§ **DATI FORNITI**:
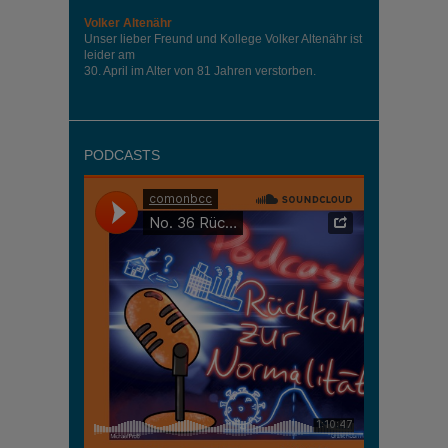
Volker Altenähr
Unser lieber Freund und Kollege Volker Altenähr ist
leider am
30. April im Alter von 81 Jahren verstorben.
PODCASTS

§ **COMPITO**:
Trascrivi tutte le righe dei record come tabella Markdown con le colonne «N.» e «Testo», numerandole e tralasciando le righe vuote. Escludi le immagini dalla risposta.

§ **SOLUZIONE**:
| N. | Testo |
|---|---|
| 1 | Volker Altenähr |
| 2 | Unser lieber Freund und Kollege Volker Altenähr ist |
| 3 | leider am |
| 4 | 30. April im Alter von 81 Jahren verstorben. |
| 5 | PODCASTS |